NHL Trade deadline 2010

All of the hockey enthusiasts were holding their breath in anticipation. Where would the major moves take place? Would my favourite team lose or gain a star? Which team would give up and cash out their biggest names for draft pics and prospects? Which would take the risk and get some overpriced "veteran leadership" to make it to the playoffs?

At the end of the day, one big disappointed sigh. Hardly any remarkable trades were made. And all the biggest by far, already before the Olympics break. The teams clearly in decided to play it safe and not shake the roster. The teams clearly out didn't have anything to sell. The teams on the playoff bubble were too scared to mix it up or couldn't find a partner to make major trades. Well, at least we'll have very tightly integrated teams fighting for playoff spots this time. That might even be better for the fans.

Some random picks from me here.
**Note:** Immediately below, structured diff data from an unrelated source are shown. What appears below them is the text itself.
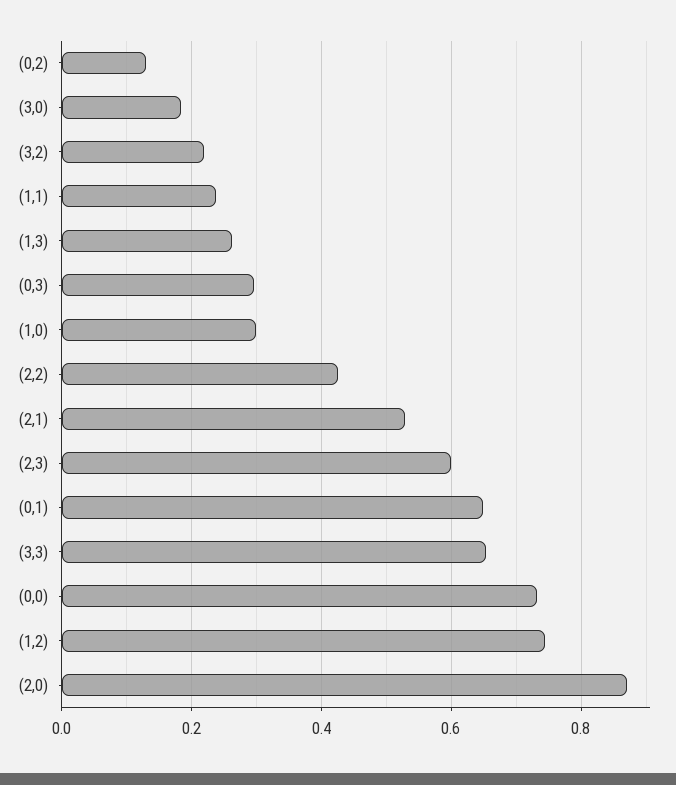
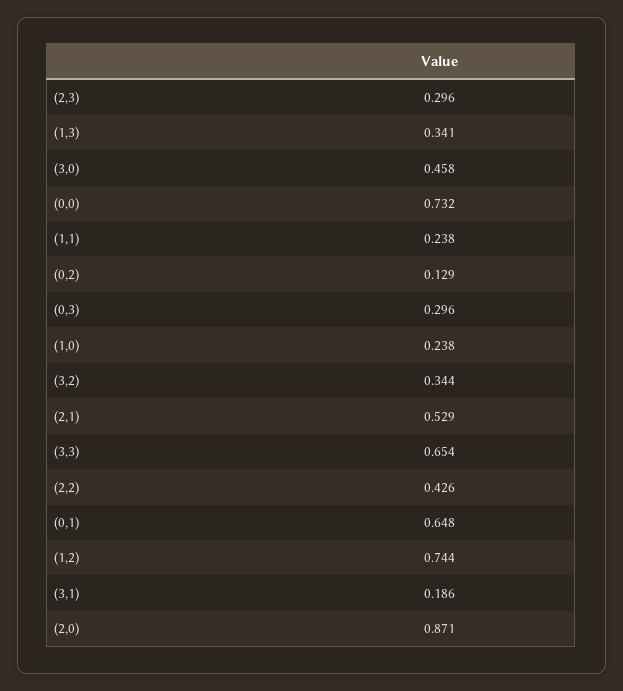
  {
    "(0,2)": 0.129,
-   "(3,0)": 0.18,
+   "(3,0)": 0.458,
-   "(3,2)": 0.22,
+   "(3,2)": 0.344,
    "(1,1)": 0.238,
-   "(1,3)": 0.26,
+   "(1,3)": 0.341,
    "(0,3)": 0.296,
-   "(1,0)": 0.3,
+   "(1,0)": 0.238,
    "(2,2)": 0.426,
    "(2,1)": 0.529,
-   "(2,3)": 0.6,
+   "(2,3)": 0.296,
    "(0,1)": 0.648,
    "(3,3)": 0.654,
    "(0,0)": 0.732,
    "(1,2)": 0.744,
-   "(2,0)": 0.871
+   "(2,0)": 0.871,
+   "(3,1)": 0.186
  }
Case Vesa Toskala. A somewhat fairytaleish rise from San Jose backup to the number one goalie in the biggst hockey town in the planet in Toronto followed by a sad story of being traded a couple of times under trade deadline and landing as the backup of Miikka Kiprusoff. One of the few guys that will keep on playing 75 games a season. A fellow Finn with merits to share. A guy from the same home town in Finland. Vesa will unfortunately (from a Finnish fan point of view) end up sitting off the back of his shorts in Calgary.

Defencemen Lubomir Visnovsky and Ryan Whitney changed teams EDM-ANA. I can't see any point in Anaheim making this move. Players have similar attributes, but Whitney is a young horse where Visnovsky already a veteran. I guess this is the old merits talking. Anyway, I'd say this is good for Edmonton's rebuilding plans.

Colorado dumped Vojtek Volski. Can't wrap my mind around that either. The guy has been great for a few seasons, supercool in shootouts, one of the leading scorers in the team, still young and improving and whatnot. That one slipped off pretty cheap. Peter Mueller quite likely has talent and a decent future in NHL ahead of him, but still..

Pre-olympics trades were interesting, Toronto getting Phaneuf and putting all on this one card. Rangers swapping underachievers with Calgary. And last but not the least, New Jersey trying to integrate a superstar, bigger-than-the-team sniper artist Ilya Kovalchuck to a very tight, system-first team with dicipline above all. Kovalchuck could do it all, skate, hit, score, defend if he finds the right motivation. With that sort of package, New Jersey could well be off for a long cup run this year.

In conclusion, the trades were nothing special this year. The big guns of Washington, Pittsburgh, San Jose, New Jersey and Chicago will prevail and wrestle for the cup in a "league of their own". Surprises may come by Vancouver and Philly. Others can't take the heat this season.